● PROBLEM REQUIREMENTS:
Scan the entries below. List each line with "английском".

● SUPPLIED RECORDS:
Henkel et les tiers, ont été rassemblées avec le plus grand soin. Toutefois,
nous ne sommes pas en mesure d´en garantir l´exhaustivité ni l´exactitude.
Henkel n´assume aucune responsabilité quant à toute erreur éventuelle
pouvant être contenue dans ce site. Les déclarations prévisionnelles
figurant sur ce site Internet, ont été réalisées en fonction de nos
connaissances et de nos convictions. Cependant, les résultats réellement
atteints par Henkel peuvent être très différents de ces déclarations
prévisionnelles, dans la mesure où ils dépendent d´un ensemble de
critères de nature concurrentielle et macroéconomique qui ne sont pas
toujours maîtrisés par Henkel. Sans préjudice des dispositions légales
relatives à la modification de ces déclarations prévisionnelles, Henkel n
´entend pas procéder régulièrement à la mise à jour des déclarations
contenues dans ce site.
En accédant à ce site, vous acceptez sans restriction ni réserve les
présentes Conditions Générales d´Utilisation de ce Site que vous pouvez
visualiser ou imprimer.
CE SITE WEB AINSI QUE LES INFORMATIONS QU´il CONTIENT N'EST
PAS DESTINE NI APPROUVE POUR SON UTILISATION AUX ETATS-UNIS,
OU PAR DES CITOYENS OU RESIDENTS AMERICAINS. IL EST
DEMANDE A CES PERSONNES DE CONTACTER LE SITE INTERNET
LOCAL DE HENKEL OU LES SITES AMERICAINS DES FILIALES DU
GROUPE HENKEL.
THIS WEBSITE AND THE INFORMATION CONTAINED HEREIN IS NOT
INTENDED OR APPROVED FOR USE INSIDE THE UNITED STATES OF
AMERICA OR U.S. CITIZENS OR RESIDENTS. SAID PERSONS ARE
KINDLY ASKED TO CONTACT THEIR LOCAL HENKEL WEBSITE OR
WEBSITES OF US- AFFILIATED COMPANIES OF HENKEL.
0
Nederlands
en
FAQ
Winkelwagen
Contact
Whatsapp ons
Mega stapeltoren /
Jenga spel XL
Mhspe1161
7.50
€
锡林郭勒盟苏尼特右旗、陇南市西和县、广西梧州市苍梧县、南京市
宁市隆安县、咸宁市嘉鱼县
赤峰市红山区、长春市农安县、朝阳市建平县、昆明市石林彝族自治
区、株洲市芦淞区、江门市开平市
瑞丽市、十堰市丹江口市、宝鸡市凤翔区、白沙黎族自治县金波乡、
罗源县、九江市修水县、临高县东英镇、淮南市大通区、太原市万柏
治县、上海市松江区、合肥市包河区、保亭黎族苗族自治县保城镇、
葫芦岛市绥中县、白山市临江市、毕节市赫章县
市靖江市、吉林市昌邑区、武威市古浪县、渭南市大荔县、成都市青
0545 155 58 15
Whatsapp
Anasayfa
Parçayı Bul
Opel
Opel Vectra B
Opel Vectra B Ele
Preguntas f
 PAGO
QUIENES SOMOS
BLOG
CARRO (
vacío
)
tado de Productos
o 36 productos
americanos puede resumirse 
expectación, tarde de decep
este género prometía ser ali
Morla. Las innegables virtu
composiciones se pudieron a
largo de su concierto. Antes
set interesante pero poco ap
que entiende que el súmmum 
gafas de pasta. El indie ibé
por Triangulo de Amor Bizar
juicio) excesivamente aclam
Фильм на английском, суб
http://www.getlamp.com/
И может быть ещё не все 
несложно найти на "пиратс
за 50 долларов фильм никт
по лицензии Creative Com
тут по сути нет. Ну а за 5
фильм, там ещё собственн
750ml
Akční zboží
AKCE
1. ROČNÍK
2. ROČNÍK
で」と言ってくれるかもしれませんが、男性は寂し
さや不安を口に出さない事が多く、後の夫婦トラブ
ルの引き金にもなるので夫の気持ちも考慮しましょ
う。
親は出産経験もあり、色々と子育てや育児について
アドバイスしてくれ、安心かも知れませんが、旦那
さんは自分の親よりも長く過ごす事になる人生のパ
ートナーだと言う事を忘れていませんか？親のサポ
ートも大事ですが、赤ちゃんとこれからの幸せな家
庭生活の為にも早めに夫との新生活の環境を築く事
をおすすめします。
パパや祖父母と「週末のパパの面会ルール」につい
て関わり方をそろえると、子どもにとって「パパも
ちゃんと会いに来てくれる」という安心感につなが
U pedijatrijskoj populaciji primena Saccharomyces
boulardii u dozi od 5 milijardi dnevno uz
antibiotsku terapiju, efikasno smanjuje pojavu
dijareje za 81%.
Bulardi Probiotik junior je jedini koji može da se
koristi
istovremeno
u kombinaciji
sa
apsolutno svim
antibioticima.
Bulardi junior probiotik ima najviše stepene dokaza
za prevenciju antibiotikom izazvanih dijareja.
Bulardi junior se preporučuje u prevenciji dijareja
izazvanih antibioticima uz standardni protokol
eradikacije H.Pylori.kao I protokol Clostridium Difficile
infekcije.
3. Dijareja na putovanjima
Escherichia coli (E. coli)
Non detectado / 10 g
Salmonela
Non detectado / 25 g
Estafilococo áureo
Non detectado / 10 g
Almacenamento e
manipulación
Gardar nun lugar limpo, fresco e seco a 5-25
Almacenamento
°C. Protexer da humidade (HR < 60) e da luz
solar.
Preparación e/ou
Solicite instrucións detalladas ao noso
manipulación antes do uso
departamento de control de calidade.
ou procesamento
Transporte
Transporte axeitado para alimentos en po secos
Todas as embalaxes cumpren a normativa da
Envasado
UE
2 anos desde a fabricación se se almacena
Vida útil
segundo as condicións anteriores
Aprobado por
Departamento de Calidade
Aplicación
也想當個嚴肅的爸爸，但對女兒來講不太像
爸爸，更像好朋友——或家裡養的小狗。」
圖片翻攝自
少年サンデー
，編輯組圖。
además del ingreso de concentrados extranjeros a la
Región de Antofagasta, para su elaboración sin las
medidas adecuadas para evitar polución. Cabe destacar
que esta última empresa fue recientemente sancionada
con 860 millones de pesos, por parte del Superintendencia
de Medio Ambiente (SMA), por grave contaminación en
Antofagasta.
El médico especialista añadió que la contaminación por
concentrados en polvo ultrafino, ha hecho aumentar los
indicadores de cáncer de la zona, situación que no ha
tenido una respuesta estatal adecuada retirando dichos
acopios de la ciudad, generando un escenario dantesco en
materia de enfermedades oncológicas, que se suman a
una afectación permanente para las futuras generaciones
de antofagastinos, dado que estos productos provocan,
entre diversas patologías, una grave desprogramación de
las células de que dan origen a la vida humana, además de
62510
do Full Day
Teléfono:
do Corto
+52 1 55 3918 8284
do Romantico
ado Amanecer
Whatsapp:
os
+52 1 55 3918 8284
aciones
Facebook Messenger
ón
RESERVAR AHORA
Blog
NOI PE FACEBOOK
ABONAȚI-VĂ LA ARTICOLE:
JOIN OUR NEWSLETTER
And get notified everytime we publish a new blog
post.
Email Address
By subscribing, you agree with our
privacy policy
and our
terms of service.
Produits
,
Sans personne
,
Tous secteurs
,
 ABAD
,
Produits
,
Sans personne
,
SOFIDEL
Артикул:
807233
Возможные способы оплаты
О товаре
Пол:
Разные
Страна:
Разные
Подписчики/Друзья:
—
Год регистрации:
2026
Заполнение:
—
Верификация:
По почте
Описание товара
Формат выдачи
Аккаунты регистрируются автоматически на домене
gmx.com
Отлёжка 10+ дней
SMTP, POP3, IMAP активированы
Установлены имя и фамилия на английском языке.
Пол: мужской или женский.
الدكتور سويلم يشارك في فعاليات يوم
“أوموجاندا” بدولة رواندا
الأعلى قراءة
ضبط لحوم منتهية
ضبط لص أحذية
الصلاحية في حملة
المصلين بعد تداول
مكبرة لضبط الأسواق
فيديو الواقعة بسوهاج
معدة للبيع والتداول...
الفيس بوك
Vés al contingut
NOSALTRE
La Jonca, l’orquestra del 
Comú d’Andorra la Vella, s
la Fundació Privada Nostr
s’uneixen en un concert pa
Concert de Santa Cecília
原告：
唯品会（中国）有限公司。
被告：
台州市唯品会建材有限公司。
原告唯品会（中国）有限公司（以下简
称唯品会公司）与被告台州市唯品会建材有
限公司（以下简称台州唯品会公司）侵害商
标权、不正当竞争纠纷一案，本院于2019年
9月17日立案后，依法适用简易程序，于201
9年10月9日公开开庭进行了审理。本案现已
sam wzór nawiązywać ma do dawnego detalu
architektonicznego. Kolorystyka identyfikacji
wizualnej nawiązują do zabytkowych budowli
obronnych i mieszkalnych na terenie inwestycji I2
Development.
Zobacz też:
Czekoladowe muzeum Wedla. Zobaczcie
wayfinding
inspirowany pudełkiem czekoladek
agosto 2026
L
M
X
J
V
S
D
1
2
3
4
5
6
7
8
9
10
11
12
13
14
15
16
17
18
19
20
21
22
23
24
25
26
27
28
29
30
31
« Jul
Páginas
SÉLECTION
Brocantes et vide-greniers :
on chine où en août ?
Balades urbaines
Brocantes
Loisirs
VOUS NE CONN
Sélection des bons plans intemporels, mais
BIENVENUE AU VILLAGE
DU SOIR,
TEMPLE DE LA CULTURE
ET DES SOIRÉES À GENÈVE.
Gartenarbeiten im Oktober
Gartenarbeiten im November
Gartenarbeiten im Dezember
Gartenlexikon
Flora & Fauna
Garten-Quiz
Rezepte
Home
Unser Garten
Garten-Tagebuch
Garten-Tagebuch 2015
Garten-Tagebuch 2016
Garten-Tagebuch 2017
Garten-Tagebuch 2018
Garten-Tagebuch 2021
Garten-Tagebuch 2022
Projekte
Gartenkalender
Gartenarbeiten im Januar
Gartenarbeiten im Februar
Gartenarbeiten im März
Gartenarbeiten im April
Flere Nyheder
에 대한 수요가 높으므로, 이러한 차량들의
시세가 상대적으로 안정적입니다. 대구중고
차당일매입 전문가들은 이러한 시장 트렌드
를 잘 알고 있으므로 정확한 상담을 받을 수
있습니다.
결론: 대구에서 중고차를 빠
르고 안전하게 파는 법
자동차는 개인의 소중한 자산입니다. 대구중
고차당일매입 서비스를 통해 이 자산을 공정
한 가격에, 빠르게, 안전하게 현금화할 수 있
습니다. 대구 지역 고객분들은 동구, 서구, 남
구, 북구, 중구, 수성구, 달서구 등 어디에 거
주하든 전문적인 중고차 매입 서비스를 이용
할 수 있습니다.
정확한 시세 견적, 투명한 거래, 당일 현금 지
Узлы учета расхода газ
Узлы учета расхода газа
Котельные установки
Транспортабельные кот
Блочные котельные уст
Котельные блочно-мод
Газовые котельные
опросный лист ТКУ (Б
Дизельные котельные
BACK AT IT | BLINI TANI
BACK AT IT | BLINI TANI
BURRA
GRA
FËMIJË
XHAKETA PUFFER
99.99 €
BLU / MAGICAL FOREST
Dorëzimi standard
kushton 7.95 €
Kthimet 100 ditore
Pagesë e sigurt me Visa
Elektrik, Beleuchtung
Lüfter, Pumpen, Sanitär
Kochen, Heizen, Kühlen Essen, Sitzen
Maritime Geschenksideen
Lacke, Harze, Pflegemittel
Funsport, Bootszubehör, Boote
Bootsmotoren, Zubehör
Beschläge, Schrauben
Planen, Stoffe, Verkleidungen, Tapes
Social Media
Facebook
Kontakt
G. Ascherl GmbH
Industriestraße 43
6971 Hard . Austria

● THE ANSWER:
Фильм на английском, суб
Установлены имя и фамилия на английском языке.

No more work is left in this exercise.